18 Month Old Food Flinger!

Updated on November 26, 2011
H.1. asks from Des Moines, IA
5 answers

Ugh, we've finished dinner and I ended up frustrated, as usual. First try - he was flinging food everywhere and I eventually got him down while we finished eating. Reheated his same meal before bed and let him try again. Same thing. So he's now in bed without dinner.

My son is 18 months old and I thought we had the food thing under control. Well in the past week, it has gotten really bad again. He usually starts flinging his food after only a couple or zero bites. He laughs, he finds it funny. We tell him "NO" firmly and in a raised voice. We take away his food and look him in the eye and tell him "No throwing, food stays on the table." He never seems to even be irritated about having his food taken away - he generally will then throw a utensil, or smear food on the table. We tell him if he plays with his food, we will take it away. We try to give him a couple chances (taking food away for a moment or two before giving it back) because I hate the thought of him gong to bed without food in his belly. After a few chances, I tell him he has to be all done for throwing his food and I put him on the floor.

**GIVEN INFORMATION**.
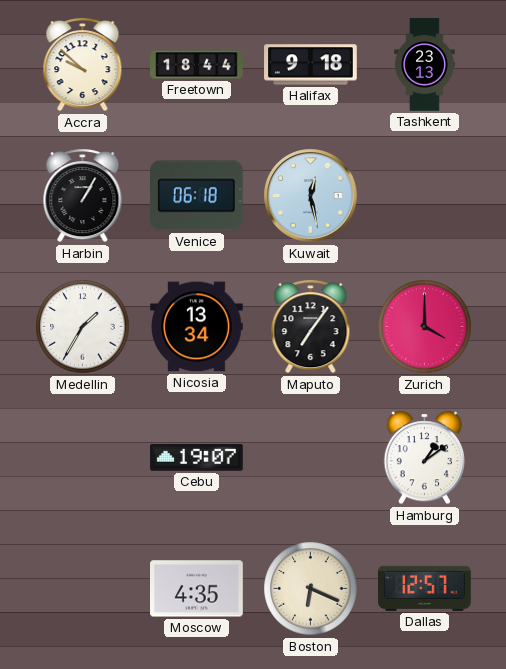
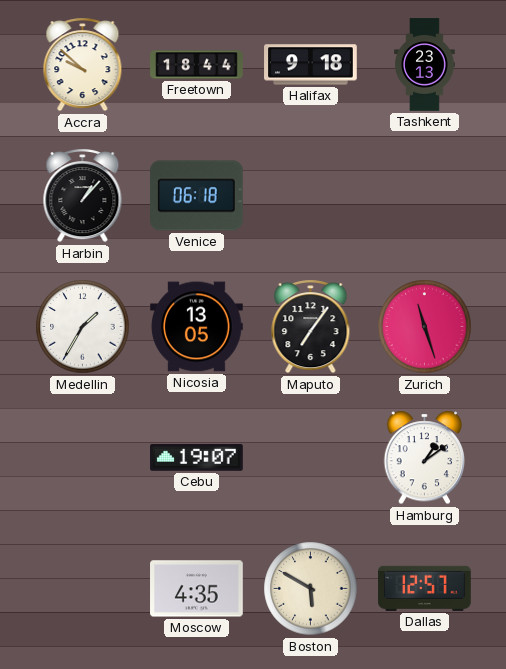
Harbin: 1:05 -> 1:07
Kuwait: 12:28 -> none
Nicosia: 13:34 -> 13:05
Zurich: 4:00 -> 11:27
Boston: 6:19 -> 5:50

---

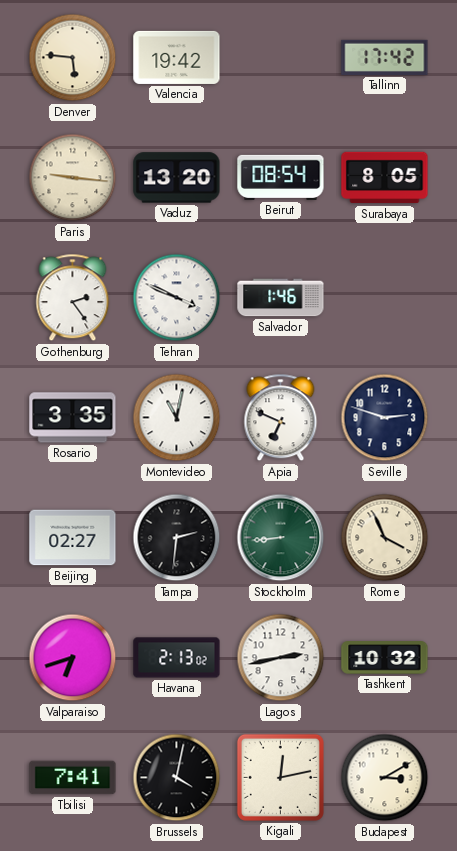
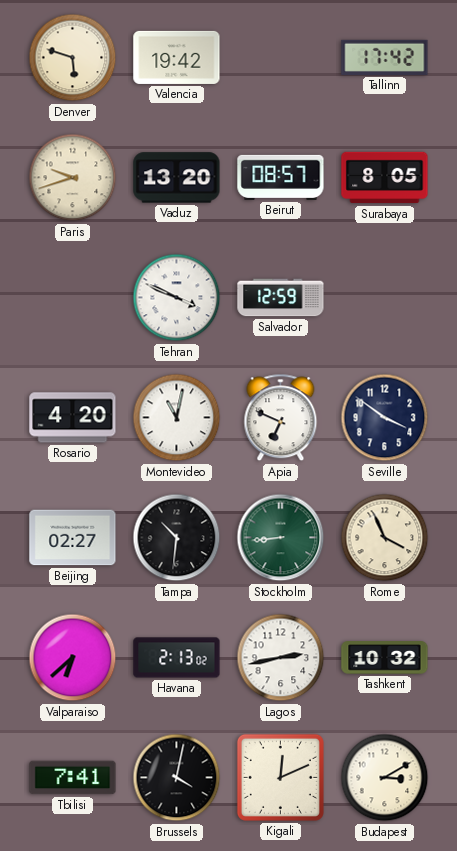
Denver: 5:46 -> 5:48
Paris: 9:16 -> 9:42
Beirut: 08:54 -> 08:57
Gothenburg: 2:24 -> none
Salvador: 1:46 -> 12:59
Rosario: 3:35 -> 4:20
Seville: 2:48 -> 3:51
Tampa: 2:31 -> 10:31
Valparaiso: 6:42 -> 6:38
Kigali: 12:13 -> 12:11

...

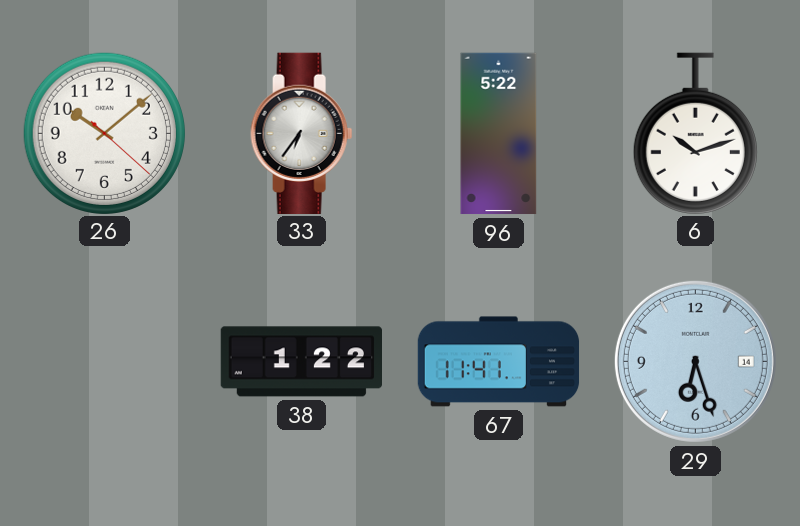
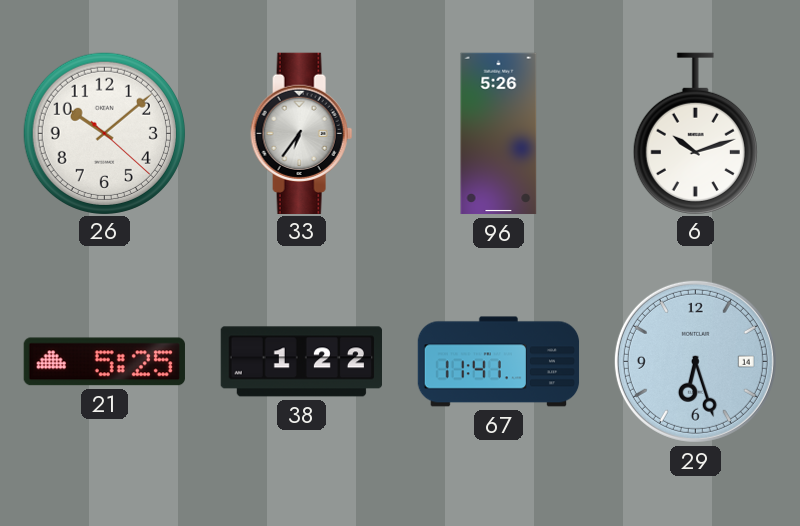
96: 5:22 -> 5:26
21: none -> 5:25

**INSTRUCTIONS TO FOLLOW**. Revise the food-flinging post from "My son is 18" up to and including "on the floor.", replacing "utensil" with "spoon".

**TASK RESULT**.
My son is 18 months old and I thought we had the food thing under control. Well in the past week, it has gotten really bad again. He usually starts flinging his food after only a couple or zero bites. He laughs, he finds it funny. We tell him "NO" firmly and in a raised voice. We take away his food and look him in the eye and tell him "No throwing, food stays on the table." He never seems to even be irritated about having his food taken away - he generally will then throw a spoon, or smear food on the table. We tell him if he plays with his food, we will take it away. We try to give him a couple chances (taking food away for a moment or two before giving it back) because I hate the thought of him gong to bed without food in his belly. After a few chances, I tell him he has to be all done for throwing his food and I put him on the floor.